WASHINGTON, Nov. 15 (Xinhua) -- The financial system of the United States remained resilient, but debt loads of businesses stayed at a record high, the U.S. Federal Reserve (Fed) said on Friday.
"The level of vulnerabilities in the U.S. financial system has moved little" since May, Fed said in its newly released Financial Stability Report.
In the report, the Fed noted that household borrowing in the United States remained at a modest level, however debt loads of businesses were at a record high.
"Borrowing by businesses is historically high relative to gross domestic product (GDP), with the most rapid increases in debt concentrated among the riskiest firms amid weak credit standards," said the Fed.
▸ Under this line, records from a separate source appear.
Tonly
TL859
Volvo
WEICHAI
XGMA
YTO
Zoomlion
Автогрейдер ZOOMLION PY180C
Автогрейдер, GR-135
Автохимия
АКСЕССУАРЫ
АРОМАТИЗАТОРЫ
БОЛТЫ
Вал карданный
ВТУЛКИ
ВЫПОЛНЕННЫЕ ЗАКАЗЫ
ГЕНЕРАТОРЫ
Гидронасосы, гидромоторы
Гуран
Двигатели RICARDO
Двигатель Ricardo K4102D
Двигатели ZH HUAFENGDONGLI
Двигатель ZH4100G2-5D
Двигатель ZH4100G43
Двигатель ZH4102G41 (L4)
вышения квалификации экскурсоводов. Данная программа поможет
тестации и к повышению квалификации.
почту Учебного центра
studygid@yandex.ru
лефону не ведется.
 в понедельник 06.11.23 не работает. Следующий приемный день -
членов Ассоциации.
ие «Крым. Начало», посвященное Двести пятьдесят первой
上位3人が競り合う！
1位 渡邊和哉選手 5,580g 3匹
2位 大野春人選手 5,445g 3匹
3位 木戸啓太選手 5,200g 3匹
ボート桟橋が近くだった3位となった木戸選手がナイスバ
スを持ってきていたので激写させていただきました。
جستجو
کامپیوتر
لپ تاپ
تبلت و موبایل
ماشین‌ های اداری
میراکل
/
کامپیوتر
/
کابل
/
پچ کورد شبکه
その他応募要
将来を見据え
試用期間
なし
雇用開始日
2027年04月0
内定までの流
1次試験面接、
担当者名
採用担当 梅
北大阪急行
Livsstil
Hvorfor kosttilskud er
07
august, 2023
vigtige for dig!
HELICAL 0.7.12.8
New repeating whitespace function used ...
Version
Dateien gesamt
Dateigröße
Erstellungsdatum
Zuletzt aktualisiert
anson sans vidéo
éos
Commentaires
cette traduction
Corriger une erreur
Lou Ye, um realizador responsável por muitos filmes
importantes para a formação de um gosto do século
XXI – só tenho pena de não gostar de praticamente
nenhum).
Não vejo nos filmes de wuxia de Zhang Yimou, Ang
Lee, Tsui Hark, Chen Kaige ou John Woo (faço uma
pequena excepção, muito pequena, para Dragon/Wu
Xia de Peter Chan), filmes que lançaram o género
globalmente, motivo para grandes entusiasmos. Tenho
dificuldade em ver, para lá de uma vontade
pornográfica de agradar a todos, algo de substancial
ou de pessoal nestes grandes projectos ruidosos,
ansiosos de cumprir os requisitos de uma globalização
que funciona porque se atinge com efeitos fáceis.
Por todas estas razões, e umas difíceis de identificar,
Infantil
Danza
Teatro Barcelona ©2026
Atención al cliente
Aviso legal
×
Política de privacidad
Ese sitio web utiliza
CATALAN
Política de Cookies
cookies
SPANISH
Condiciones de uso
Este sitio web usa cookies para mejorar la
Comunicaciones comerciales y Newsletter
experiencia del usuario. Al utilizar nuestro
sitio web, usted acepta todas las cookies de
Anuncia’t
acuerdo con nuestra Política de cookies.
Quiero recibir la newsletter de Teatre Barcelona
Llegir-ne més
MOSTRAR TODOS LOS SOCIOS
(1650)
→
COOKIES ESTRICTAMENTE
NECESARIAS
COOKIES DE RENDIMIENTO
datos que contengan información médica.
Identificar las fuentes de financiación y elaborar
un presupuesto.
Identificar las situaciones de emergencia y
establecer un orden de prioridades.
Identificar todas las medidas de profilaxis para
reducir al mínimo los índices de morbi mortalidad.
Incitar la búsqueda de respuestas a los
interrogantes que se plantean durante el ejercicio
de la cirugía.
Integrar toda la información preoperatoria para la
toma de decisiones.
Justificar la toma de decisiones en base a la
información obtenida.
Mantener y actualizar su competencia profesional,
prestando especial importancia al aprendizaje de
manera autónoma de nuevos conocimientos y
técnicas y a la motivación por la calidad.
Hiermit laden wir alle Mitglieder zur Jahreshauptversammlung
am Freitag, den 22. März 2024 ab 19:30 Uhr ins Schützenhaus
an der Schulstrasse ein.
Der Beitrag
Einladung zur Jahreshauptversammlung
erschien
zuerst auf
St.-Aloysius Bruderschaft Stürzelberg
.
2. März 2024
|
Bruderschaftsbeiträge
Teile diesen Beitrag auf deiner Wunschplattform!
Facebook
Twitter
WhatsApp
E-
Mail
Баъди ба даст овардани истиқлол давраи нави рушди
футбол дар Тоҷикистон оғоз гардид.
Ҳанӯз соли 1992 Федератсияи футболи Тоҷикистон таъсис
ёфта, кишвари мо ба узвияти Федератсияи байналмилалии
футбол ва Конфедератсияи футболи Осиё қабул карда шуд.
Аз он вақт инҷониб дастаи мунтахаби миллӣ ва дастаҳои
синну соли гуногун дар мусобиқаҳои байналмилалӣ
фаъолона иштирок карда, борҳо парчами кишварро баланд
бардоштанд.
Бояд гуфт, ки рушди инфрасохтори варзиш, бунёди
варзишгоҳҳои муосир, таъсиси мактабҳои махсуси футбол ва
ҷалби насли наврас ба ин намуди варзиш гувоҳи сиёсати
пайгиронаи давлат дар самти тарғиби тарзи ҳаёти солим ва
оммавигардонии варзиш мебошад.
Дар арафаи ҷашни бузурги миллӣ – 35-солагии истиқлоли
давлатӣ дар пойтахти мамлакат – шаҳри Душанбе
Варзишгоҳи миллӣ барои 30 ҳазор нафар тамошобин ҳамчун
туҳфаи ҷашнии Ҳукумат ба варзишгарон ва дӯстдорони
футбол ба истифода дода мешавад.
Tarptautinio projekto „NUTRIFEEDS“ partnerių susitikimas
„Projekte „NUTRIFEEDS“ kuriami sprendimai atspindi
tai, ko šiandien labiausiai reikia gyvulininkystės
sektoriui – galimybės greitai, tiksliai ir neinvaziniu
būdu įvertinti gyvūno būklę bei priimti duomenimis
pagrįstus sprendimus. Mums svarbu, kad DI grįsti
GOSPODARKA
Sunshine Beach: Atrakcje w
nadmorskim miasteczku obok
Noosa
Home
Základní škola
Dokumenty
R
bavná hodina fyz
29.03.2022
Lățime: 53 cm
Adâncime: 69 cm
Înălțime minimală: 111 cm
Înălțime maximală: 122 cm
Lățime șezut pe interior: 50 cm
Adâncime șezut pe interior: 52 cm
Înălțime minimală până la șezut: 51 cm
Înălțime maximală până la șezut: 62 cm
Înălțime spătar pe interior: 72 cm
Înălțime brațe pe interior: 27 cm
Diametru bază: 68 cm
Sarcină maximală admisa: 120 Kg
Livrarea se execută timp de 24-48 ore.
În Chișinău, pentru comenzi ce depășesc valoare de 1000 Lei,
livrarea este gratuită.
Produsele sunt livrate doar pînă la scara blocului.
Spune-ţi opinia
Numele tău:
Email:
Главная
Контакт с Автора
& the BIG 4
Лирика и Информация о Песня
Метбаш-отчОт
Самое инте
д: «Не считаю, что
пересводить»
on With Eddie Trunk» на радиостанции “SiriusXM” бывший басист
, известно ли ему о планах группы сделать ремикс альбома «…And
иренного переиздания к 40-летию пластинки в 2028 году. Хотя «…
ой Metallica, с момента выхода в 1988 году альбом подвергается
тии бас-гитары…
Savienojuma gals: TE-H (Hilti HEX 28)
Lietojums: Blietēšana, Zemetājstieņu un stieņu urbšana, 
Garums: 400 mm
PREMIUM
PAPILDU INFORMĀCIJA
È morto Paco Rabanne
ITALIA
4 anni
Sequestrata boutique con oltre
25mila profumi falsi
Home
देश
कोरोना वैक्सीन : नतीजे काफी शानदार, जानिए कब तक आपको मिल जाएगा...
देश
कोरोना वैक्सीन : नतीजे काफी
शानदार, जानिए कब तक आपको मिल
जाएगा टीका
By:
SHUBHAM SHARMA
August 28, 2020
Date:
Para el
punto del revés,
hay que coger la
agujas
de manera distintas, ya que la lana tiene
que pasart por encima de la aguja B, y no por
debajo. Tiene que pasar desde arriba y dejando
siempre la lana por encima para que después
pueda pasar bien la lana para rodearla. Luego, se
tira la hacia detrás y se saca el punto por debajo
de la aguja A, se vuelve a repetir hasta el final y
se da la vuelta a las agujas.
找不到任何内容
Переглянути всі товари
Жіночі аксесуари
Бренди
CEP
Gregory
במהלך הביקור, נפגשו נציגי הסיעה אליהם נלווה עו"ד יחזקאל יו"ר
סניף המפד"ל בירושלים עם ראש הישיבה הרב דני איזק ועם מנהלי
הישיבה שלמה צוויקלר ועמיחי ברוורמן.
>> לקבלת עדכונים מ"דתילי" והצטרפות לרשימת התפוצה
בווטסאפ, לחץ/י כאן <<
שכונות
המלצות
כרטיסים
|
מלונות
On valuation pressures, the Fed said that investor appetite for risk generally appeared to have returned to a level in the middle of its historical range, but remained elevated for some important classes of assets.
Besides, the Fed said, the core of the financial sector appeared to be resilient, with leverage low and funding risk limited relative to the levels of recent decades.
Even though the financial system of the United States remained resilient, the Fed warned that some near-term risks could have the potential to interact with the vulnerabilities in the system.
These risks included Brexit and other stresses in Europe, stresses in emerging markets, and an unexpected and marked slowdown in U.S. economic growth, said the Fed.
The Fed publishes its Financial Stability Report twice a year, in order to promote public understanding of the status of U.S. financial system.